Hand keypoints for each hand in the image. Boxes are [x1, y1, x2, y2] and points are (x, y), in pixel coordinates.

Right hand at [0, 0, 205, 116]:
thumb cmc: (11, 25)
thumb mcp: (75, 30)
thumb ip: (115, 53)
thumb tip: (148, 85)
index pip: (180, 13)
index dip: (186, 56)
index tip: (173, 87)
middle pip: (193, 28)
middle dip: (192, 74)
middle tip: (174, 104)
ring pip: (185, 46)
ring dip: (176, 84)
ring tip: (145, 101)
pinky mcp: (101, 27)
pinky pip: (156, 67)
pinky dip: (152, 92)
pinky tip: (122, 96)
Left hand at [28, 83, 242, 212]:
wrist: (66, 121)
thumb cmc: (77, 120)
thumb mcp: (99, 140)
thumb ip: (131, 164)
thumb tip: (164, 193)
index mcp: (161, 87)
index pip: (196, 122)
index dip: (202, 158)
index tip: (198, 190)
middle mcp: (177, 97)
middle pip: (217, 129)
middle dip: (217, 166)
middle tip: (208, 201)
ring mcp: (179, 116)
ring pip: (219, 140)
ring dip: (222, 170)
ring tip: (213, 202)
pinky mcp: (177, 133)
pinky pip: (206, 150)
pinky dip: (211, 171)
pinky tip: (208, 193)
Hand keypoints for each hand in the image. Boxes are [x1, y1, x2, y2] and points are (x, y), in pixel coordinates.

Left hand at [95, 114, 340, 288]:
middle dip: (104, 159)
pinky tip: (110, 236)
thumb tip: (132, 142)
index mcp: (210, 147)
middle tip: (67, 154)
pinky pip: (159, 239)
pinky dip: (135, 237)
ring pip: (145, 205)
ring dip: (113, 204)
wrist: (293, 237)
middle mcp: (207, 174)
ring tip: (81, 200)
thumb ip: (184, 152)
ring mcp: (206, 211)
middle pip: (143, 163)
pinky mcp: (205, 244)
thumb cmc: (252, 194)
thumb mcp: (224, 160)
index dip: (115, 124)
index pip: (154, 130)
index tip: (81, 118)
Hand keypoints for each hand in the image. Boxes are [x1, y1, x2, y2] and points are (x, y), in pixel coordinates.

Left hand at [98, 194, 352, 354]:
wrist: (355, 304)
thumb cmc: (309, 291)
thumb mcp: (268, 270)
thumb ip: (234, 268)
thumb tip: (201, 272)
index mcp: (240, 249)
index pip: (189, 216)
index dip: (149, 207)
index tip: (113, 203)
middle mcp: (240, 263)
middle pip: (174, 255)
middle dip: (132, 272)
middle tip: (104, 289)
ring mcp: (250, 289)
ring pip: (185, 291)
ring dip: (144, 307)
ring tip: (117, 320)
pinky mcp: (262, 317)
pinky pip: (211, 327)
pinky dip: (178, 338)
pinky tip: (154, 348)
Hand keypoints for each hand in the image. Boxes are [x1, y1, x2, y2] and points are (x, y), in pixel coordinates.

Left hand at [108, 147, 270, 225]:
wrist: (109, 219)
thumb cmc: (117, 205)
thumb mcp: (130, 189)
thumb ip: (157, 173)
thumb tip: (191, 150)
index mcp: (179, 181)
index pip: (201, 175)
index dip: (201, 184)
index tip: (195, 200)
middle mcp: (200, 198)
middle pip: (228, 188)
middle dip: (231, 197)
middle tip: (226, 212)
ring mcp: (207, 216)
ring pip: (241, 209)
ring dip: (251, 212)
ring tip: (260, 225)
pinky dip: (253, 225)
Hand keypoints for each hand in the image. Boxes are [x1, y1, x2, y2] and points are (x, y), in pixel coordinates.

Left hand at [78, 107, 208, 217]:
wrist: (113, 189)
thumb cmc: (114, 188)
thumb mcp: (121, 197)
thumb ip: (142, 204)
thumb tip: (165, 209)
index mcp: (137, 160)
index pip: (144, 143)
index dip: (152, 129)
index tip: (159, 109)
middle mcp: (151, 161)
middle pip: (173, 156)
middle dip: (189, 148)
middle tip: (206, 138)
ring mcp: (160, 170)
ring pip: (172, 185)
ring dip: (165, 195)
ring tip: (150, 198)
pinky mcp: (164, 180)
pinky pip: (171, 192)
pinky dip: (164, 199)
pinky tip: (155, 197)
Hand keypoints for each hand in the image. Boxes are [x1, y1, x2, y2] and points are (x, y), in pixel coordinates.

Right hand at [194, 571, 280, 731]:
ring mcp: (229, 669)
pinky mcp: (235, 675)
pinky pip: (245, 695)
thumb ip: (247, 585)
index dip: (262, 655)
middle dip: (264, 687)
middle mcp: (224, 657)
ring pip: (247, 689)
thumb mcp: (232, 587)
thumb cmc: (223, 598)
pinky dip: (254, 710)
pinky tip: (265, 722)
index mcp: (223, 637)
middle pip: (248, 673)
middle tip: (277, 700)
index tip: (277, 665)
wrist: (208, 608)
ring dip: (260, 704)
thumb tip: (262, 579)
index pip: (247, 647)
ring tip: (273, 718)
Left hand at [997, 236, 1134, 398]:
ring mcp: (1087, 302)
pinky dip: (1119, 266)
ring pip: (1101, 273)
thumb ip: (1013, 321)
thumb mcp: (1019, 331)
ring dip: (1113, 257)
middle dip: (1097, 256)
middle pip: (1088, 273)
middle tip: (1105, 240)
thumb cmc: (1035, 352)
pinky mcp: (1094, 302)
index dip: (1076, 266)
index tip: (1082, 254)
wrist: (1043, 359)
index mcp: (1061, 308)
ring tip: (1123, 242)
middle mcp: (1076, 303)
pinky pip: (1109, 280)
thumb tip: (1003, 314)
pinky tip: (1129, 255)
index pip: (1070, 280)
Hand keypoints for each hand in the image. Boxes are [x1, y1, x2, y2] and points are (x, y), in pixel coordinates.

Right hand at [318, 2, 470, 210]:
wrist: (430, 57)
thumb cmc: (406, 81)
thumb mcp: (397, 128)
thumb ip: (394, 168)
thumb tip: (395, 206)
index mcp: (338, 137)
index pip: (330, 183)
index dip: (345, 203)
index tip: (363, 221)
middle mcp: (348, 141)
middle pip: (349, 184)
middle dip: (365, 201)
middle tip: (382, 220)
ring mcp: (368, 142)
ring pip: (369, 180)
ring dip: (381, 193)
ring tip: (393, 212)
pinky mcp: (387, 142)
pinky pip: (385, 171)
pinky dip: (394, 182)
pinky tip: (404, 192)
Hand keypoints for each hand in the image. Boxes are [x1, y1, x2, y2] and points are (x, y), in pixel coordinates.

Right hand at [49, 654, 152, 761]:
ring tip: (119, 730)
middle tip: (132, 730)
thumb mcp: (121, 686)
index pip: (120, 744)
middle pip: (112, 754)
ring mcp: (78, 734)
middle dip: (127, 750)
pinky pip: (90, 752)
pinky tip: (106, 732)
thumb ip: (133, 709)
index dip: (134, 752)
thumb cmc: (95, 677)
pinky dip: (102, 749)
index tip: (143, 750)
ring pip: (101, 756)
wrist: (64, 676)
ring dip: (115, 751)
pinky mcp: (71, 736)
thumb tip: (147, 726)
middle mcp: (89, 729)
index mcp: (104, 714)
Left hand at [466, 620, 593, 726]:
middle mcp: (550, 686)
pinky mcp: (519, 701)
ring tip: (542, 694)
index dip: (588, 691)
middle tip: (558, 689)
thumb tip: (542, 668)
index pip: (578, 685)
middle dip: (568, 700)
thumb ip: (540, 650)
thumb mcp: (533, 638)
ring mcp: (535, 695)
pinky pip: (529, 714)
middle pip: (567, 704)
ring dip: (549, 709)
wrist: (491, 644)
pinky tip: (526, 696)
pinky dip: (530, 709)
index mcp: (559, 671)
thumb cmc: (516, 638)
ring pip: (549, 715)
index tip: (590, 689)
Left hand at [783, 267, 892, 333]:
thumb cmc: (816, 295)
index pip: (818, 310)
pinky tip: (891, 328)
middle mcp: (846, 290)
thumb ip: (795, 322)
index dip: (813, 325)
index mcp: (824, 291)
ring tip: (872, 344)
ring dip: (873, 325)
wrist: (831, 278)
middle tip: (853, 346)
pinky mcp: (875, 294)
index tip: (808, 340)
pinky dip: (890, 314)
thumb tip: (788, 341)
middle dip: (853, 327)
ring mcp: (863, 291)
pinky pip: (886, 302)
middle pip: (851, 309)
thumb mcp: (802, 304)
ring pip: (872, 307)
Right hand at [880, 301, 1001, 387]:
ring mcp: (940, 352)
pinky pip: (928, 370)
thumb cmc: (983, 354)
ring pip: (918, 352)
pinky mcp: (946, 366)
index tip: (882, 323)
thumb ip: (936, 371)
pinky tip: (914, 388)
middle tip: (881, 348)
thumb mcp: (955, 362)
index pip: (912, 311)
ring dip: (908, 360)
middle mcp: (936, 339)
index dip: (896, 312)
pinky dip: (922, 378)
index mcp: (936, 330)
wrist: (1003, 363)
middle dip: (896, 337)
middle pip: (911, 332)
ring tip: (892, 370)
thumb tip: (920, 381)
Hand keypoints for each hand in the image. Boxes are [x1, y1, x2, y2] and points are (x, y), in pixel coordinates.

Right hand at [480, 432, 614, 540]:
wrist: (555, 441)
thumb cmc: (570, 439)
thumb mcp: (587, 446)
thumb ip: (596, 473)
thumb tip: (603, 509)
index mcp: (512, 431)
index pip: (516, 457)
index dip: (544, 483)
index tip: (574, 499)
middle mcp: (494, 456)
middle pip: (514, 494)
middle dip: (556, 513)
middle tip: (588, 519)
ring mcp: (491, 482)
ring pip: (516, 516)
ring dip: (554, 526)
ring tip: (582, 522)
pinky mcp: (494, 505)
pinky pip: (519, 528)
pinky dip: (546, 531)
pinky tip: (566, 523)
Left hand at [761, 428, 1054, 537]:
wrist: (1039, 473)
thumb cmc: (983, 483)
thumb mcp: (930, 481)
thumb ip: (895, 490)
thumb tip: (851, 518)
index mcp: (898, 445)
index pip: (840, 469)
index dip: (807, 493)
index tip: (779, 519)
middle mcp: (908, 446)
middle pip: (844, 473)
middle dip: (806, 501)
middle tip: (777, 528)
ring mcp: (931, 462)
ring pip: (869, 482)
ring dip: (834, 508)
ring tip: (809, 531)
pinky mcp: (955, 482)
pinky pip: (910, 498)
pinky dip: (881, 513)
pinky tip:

===============

# Task details
Please transcribe only the lines in the records above running from the line that has "index dip: (345, 203)" through the line that has "thumb ip: (936, 371)", both included, exactly as they appear.

# Exercise result
index dip: (345, 203)
index tip: (363, 221)
middle mcp: (348, 141)
middle pip: (349, 184)
middle dip: (365, 201)
middle tip: (382, 220)
ring mcp: (368, 142)
ring pip: (369, 180)
ring dip: (381, 193)
ring tip: (393, 212)
pinky mcp: (387, 142)
pinky pip: (385, 171)
pinky dip: (394, 182)
pinky tip: (404, 192)
Hand keypoints for each hand in the image. Boxes are [x1, y1, x2, y2] and points are (x, y), in pixel coordinates.

Right hand at [49, 654, 152, 761]:
ring tip: (119, 730)
middle tip: (132, 730)
thumb mcp: (121, 686)
index pip: (120, 744)
middle pip: (112, 754)
ring mcp: (78, 734)
middle dip: (127, 750)
pinky pip: (90, 752)
pinky tip: (106, 732)
thumb ip: (133, 709)
index dip: (134, 752)
thumb cmc: (95, 677)
pinky dip: (102, 749)
index tip: (143, 750)
ring pip: (101, 756)
wrist: (64, 676)
ring dip: (115, 751)
pinky mcp: (71, 736)
thumb tip: (147, 726)
middle mcp: (89, 729)
index mcp: (104, 714)
Left hand at [466, 620, 593, 726]:
middle mcp: (550, 686)
pinky mcp: (519, 701)
ring tip: (542, 694)
index dip: (588, 691)
middle tip: (558, 689)
thumb tip: (542, 668)
index pip: (578, 685)
middle dip: (568, 700)
thumb ip: (540, 650)
thumb mcp: (533, 638)
ring mcp: (535, 695)
pinky pip: (529, 714)
middle pip: (567, 704)
ring dip: (549, 709)
wrist: (491, 644)
pinky tip: (526, 696)
pinky dip: (530, 709)
index mcp: (559, 671)
thumb cmc: (516, 638)
ring pip: (549, 715)
index tip: (590, 689)
Left hand at [783, 267, 892, 333]:
thumb cmc: (816, 295)
index pip: (818, 310)
pinky tip: (891, 328)
middle mcp: (846, 290)
thumb ip: (795, 322)
index dip: (813, 325)
index mcp: (824, 291)
ring tip: (872, 344)
ring dip: (873, 325)
wrist: (831, 278)
middle tip: (853, 346)
pinky mcp: (875, 294)
index tip: (808, 340)
pinky dip: (890, 314)
thumb tip: (788, 341)
middle dip: (853, 327)
ring mcp: (863, 291)
pinky pip: (886, 302)
middle pip: (851, 309)
thumb mcp: (802, 304)
ring pip: (872, 307)
Right hand at [880, 301, 1001, 387]:
ring mcp: (940, 352)
pinky pip: (928, 370)
thumb cmc: (983, 354)
ring pip: (918, 352)
pinky mcp: (946, 366)
index tip: (882, 323)
thumb ip: (936, 371)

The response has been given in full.